I strongly suggest neutral scout so they don't skew the overall/potential ratings. you will skew them accordign to age and potential changes with the younger players. the college kids will be more defined. -like velo changes for a 17-18y.o. is way more likely than for a 21+ college kid.

You want to break players into tiers... this will help recognize weak drafts and strong drafts over time, too, because you get more familiar with distribution as you break it down. Also, if you see some 'need' that's deeper, this can help you more efficiently draft. you can take the dwinding similar tiered quality, knowing you'll still have opportunities with players you like in that need and a glut of prospects the next round.

Make some shortlists... players you are willing to spend a first rounder on (be realistic about your pick)... players you are willing to spend a 2nd rounder on... you probably don't have to go far. it very quickly becomes a total crapshoot and you should just be looking for specific attributes or younger or whatever you think gives best chance at lucky guesses.

how far do you stretch from that quality? upto you. same with ranges of quality. i suggest small ranges for first rounders, than increasingly cavalier.
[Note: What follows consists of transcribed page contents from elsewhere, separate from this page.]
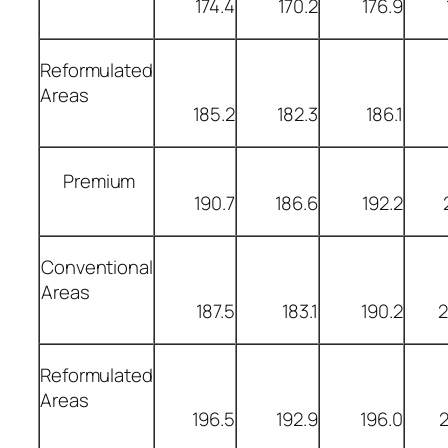
174.4
170.2
176.9
Reformulated
Areas
185.2
182.3
186.1
Premium
190.7
186.6
192.2
Conventional
Areas
187.5
183.1
190.2
2
Reformulated
Areas
196.5
192.9
196.0
2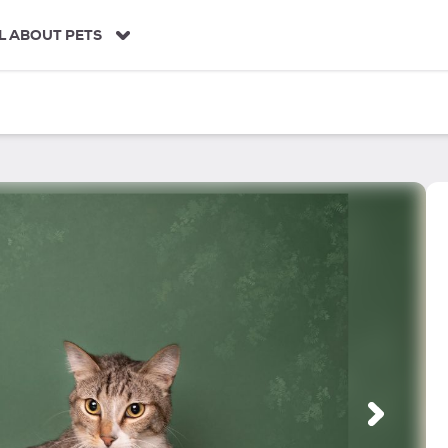
L ABOUT PETS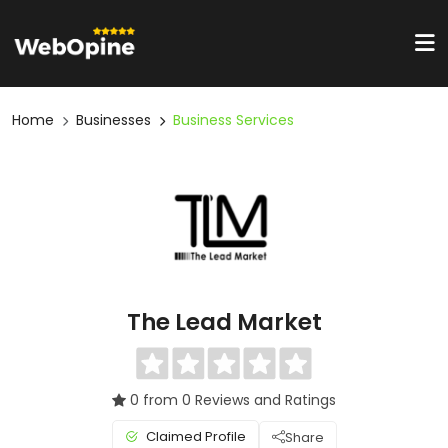
Home
Businesses
Business Services
The Lead Market
0 from 0 Reviews and Ratings
Claimed Profile
Share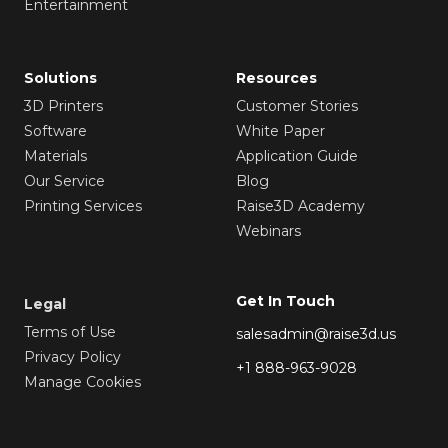
Entertainment
Solutions
Resources
3D Printers
Customer Stories
Software
White Paper
Materials
Application Guide
Our Service
Blog
Printing Services
Raise3D Academy
Webinars
Get In Touch
Legal
Terms of Use
salesadmin@raise3d.us
Privacy Policy
+1 888-963-9028
Manage Cookies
Remember accuracy is horrible, but it's all you got. the stats from hs/coll don't translate just like RL. once they are below average mlb'ers, test out some different stategies.

e.g. i think movement is the toughest thing to find in lower round pitchers. so i sort by that with some minimum stuff/control and look for anything that stands out. it doesn't have to be the top name. ** i'm looking for high stuff, but movement is poor accuracy and the higher it is the better chances it's suitable. i want those guys at thte top and cherry pick the higher stuff guys.
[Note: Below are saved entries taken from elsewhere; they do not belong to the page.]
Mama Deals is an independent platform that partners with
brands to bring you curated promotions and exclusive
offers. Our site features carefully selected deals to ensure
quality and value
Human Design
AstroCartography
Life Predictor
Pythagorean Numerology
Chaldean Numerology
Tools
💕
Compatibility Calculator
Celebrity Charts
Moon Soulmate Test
looking for extremely good ratings mixed with bad isn't a bad idea either.. these guys are probably the best bet of maximizing any TCR changes than someone with just a bunch of midle of the road ratings. relievers and batters work well under this strategy, imo.

best player available, but if you don't understand how to compare a batters value to a pitchers value, it is just a stab in the dark anytime a decision involving a batter and pitcher of the same tier of quality.
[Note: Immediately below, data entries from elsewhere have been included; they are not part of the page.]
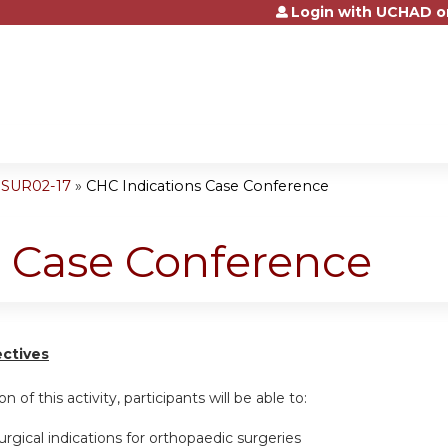
Login with UCHAD o
Jump to content
ESUR02-17
»
CHC Indications Case Conference
s Case Conference
ectives
n of this activity, participants will be able to:
urgical indications for orthopaedic surgeries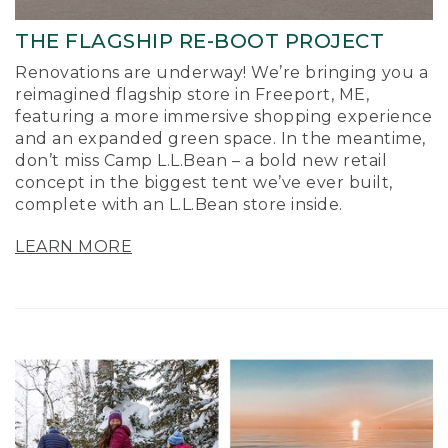
THE FLAGSHIP RE-BOOT PROJECT
Renovations are underway! We’re bringing you a
reimagined flagship store in Freeport, ME,
featuring a more immersive shopping experience
and an expanded green space. In the meantime,
don’t miss Camp L.L.Bean – a bold new retail
concept in the biggest tent we’ve ever built,
complete with an L.L.Bean store inside.
LEARN MORE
it's probably never a good idea to draft RP high, but you have to do it occasionally if you want some elite and cheap relievers. i'd say i take a RP in late first round-early 2nd 1 or 2 times out of ten years? ratings have to justify it, but even so they never touch the game enough over the course of 162g to justify it.

plus, it's twice as difficult to find and develop 5 sp. batters are more predictable, if accurately rated. pitchers have a whole 'nother layer of crazy in that regard.

While overall is a strongly correlated, you may like certain attributes that don't quite show up in overall/potential, especially at younger ages. e.g. velo may increase, or you are looking at an elite obp/lead-off type role and they are simply underrated often due to mediocre-to-average power.

I only take a batter in top 5-10 picks if they are generational quality. most of my first rounders are SP. a slugger with high contact is an equivalent and rare to see, but i jump at them when i see them.